Here, his 41-year old playboy son, Teodorin, until recently drank some of the most expensive French wines, received the city’s top couturiers to cut his cloth, watched movies from his collection of over 15,000 DVDs, and stabled his fleet of Ferraris, Maseratis and Porches.

Recently Forbes Magazine named Obiang Africa’s worst ruler. Journalist Mfonobong Nsehe, says most Equatorial Guineans do not have access to clean drinking water, while about 20% of its children die before the age of five.

Meanwhile Bongo junior and close relatives in France own 39 properties, at least nine luxury cars, and operate 70 bank accounts, states one French police report.

French President Nicolas Sarkozy, had nothing good to say about Gaddafi’s ill-begotten wealth – despite his people benefitting more than the subjects of most other despots.

But, Sarkozy recently keenly received and posed for photos with another big-spending African despot: Sassou-Nguesso of Congo-Brazzaville. In their new book, The Scandal of the Ill-gotten Gains, investigative journalists Thomas Hofnung and Xavier Harel say Sassou-Nguesso spent €652,000 on clothes in 12 months at just one Paris tailor, members of his clan owned 24 properties in France, held 112 bank accounts and a string of expensive sports cars, this while 70% of his fellow countrymen live on less than one dollar (R8) a day.

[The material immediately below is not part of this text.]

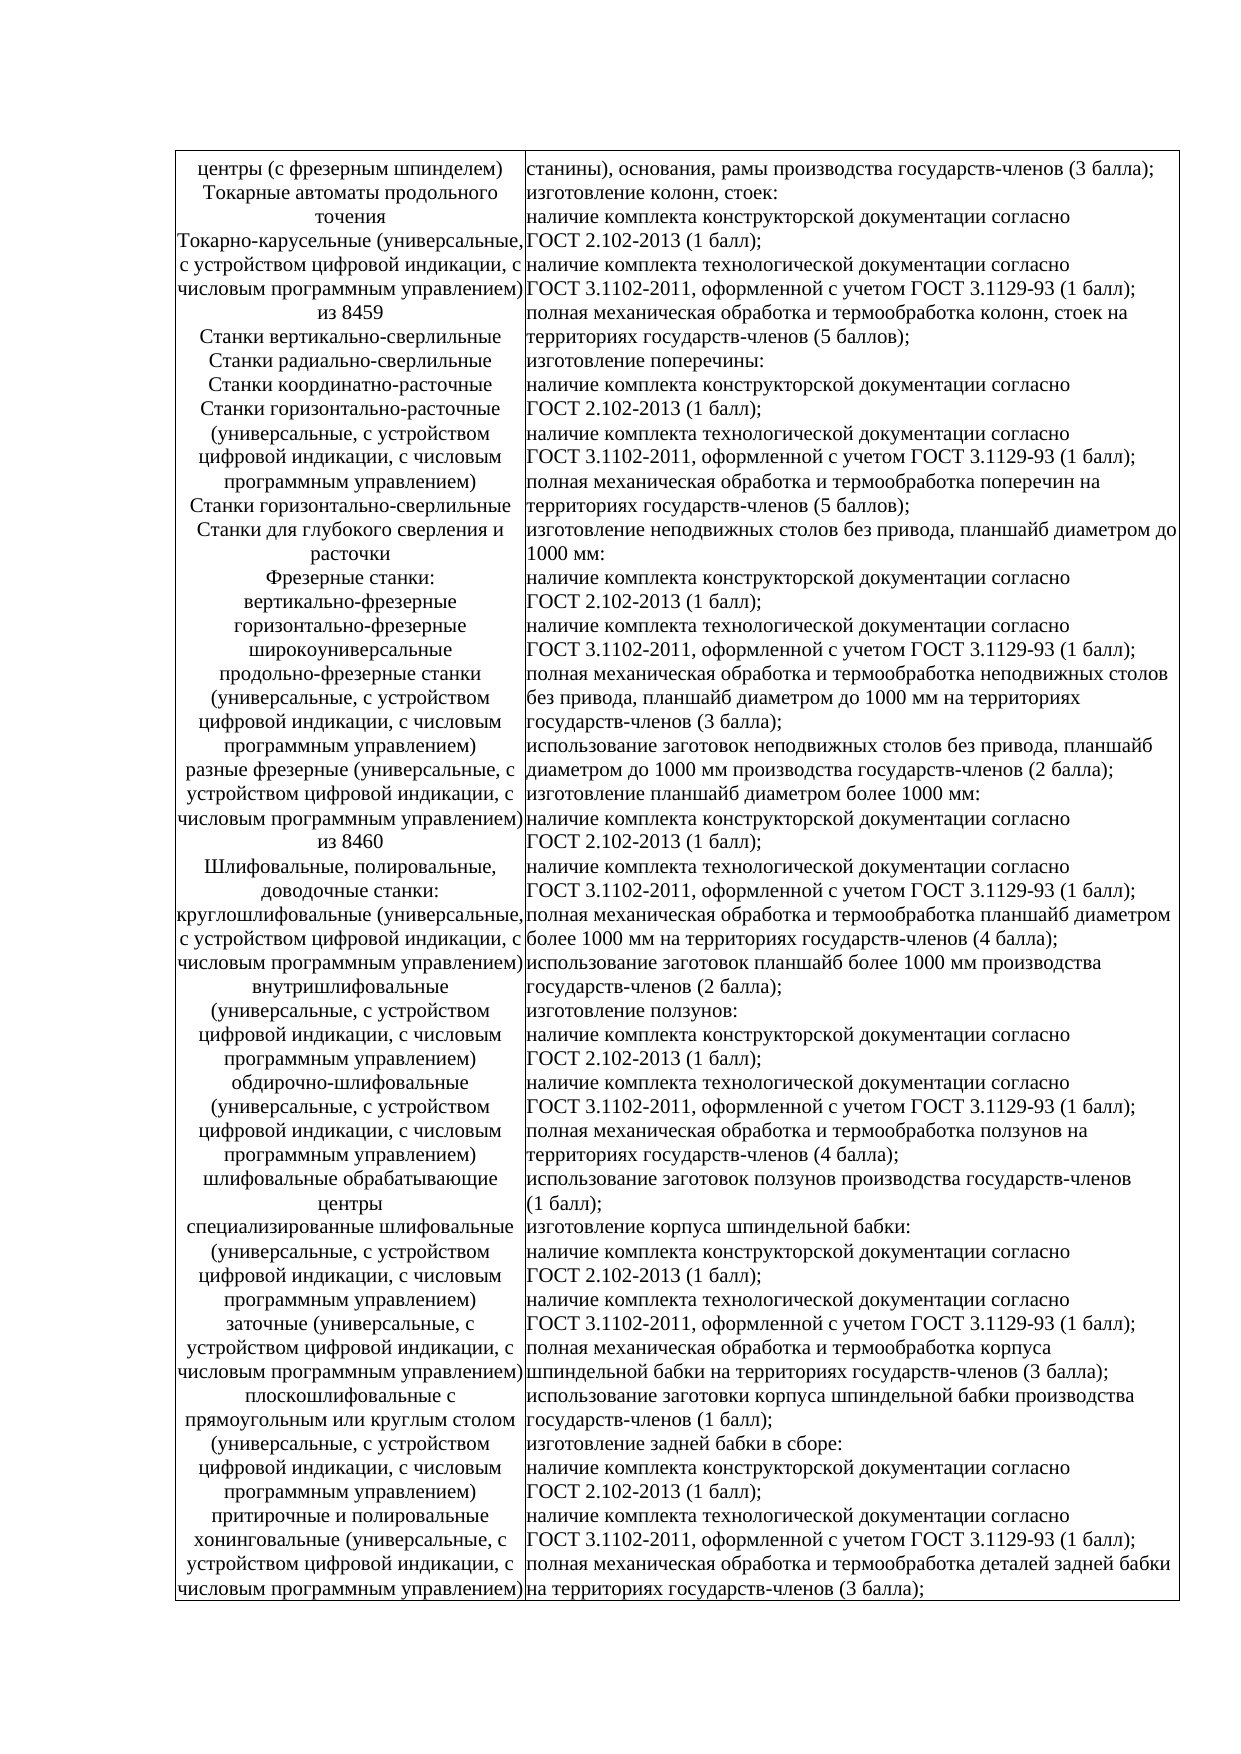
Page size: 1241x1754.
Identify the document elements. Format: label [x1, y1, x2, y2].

table_cell [176, 151, 525, 1599]
table_cell [526, 151, 1179, 1599]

Zimbabwe’s Mugabe, has amassed a fortune at home and abroad. This week he will be celebrating his 88th birthday at a cost of $1-million while most Zimbabweans go to bed hungry. Despite travel restrictions imposed on them in many countries, he and his wife – commonly known as “Gucci Grace,” frequently manage lavish shopping sprees abroad.

Africa’s second-longest serving president, Angola’s José Eduardo dos Santos, is often accused of running his government as if it is his personal investment holding company. It is said there is nothing of value in Angola that is not directly or indirectly owned by the Dos Santos family.

Serving with him in the “family business” as vice president is cousin Fernando da Piedade Dias dos Santos, while the president’s daughter Isabel Dos Santos is said to be the wealthiest woman in the country.

The majority of Angolans lives in abject poverty and are denied almost every single basic socio-economic right people in developed nations take for granted.

Many governments like that of Sarkozy’s are still loath to act against their cash-flush African cronies. Chrisafis’ article points out that allegedly African leaders regularly give briefcases of cash to French politicians. Allegations are rife of French collusion in corruption in its former colonies under the cosy system known as “francafrique,” in which kickbacks, petrodollars and privileged relations feature strongly.

Tide changing?

But perhaps, what the Arab Spring exposed has finally touched a moral nerve or two regarding the rest of Africa’s big-spending ‘Big Men’. Hofnung and Harel’s revelations have scandalized Francem and triggered a landmark investigation led by anti-corruption NGOs, investigators and prosecutors into the ill-gotten gains of several African despots in France. The axe may soon fall on them.

The on-going enquiry in France into the origins of the Obiang, Bongo and Sassou-Nguesso clans’ fortunes led to a police raid on the Obiang properties and the seizure of possessions. More raids are to follow. Silence has settled on the Obiang house on Avenue Foche.

French police say jointly the Obiang, Bongo and Sassou-Nguesso clans have assets worth €160-million in France.

In reference the Arab Spring’s fallen despots, Chrisafis quotes Maud Perdriel-Vaissiere, head of one of the NGOs leading the French case, as saying: “We’re warning against double standards: Why should you have to wait for a leader to fall to put a stop to corruption?”

And, it is happening elsewhere as well. In the US a government-initiated court action is seeking to seize $71-million of corruptly-gained assets from Obiang Jr. In Spain an enquiry into the Obiangs’ assets is also under way with investigations and actions in the pipeline in other countries.

With a lot of hard work, perseverance and some luck we may yet soon see the last of Africa’s ‘Big Men’ spending their ill-gotten gains abroad while their subjects suffer in the worst conditions of poverty imaginable.